SUPPLIED ENTRIES:
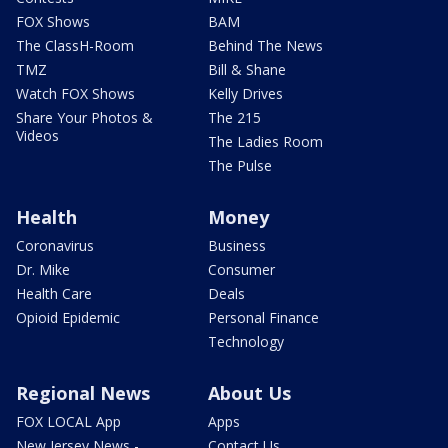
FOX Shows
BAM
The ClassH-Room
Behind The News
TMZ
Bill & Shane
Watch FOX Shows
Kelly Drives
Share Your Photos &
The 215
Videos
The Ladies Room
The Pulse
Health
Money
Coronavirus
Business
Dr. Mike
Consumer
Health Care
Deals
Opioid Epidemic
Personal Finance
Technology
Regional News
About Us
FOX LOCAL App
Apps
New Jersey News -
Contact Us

---

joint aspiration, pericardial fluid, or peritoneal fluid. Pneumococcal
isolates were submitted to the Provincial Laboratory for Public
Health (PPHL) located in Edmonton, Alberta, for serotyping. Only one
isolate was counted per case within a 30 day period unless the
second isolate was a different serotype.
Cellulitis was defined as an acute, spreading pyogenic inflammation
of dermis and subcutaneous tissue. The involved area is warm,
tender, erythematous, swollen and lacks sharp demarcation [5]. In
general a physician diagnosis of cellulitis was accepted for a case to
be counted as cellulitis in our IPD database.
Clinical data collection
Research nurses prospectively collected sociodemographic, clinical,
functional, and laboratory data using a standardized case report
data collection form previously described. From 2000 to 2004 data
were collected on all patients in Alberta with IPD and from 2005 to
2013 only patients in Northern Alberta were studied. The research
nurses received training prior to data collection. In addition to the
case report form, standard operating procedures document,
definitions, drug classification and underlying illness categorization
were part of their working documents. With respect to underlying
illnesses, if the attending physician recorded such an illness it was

TASK BRIEF: Each line in the entries above that includes the string "patients" should be extracted.

SOLUTION TO THIS TASK:
were collected on all patients in Alberta with IPD and from 2005 to
2013 only patients in Northern Alberta were studied. The research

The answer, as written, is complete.